Figure 1: Annual Fee Capture Rates (Net TM Fees After Earnings Credit / Gross TM Fees)
By late 2022, ECRs were rising – this includes the first broad movements in standard ECRs in more than a decade. As a result, annual fee–capture rates fell from 80% on average in Q4 2021 to 66% by the end of Q2 2023. On a base of $50 million in gross TM fees, this translates to a revenue drop of $7 million per year. The decline has been consistent across banks of all sizes, with each quartile seeing a drop of from five to 15 percentage points (Figure 2). Annual fee capture hasn’t been this low since before the 2008-09 financial crisis.
Figure 2: Annual Fee Capture Rates (Net TM Fees After Earning Credits / Gross TM Fees) 2Q22 vs. 2Q23 by Quartiles
Even with lower betas in this cycle, average portfolio ECRs have more than doubled, from 30 bps to 80 bps (Figure 3). The increase has more than offset the impact of the 37% year-over-year decline to ECR balances since the peak of the pandemic-era deposit surge. This is despite the fact that the 10% ECR betas have significantly lagged the 30%+ betas of other commercial deposit products on a through-the-cycle basis.
Figure 3: ECR YoY Deposit Change vs. ECR Portfolio Rate
Stabilizing revenues in these challenging times hinges on optimizing TM pricing and aligning fee and ECR strategies. Banks need to periodically validate that they’re charging for all services being delivered and at prices that align with growth goals.
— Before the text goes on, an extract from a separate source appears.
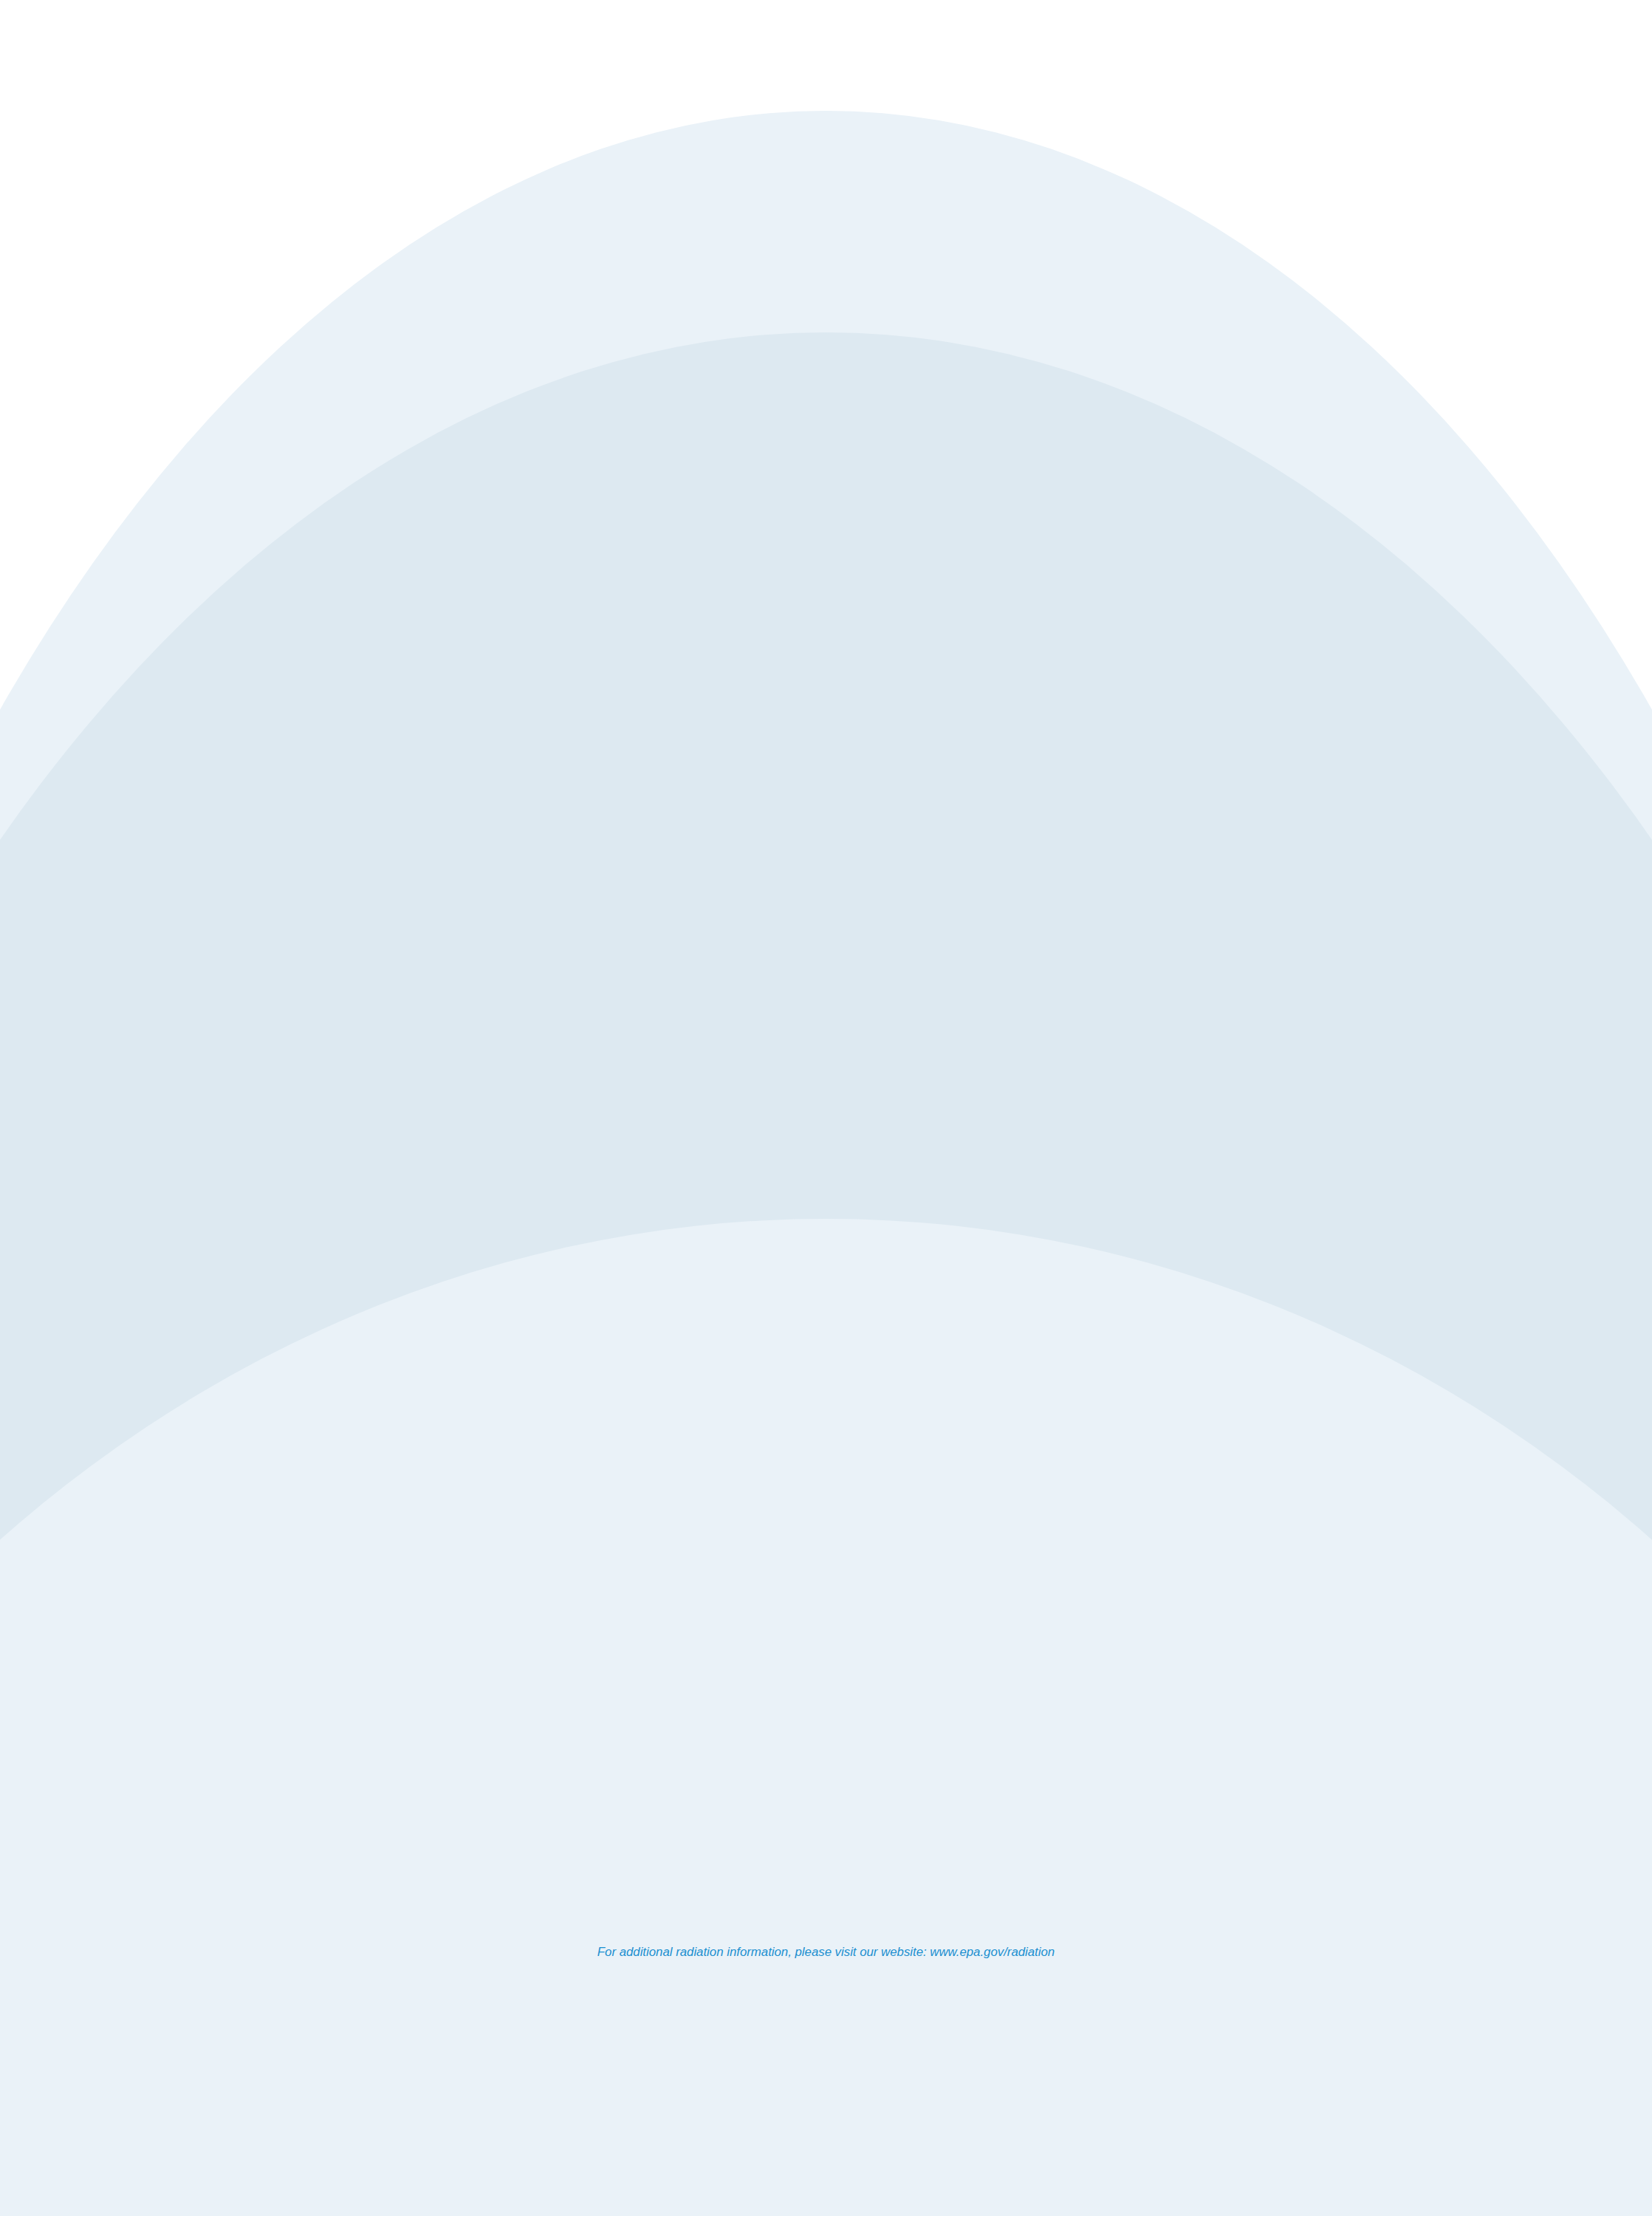For additional radiation information, please visit our website: www.epa.gov/radiation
From Curinos’ experience, finding ways to integrate a view of a bank’s primacy position with individual clients or across a segment into its pricing decisions is the gold standard of TM optimization. In addition, banks need to align their TM fee and ECR strategy to ensure that they treat customers consistently. These considerations include whether clients receiving deeply discounted fees should also receive top-of-market ECR rates.
In this untested environment, adopting these strategies will help banks soften back-book pressures on ECR and potential impacts to net-fee generation as market rates peak.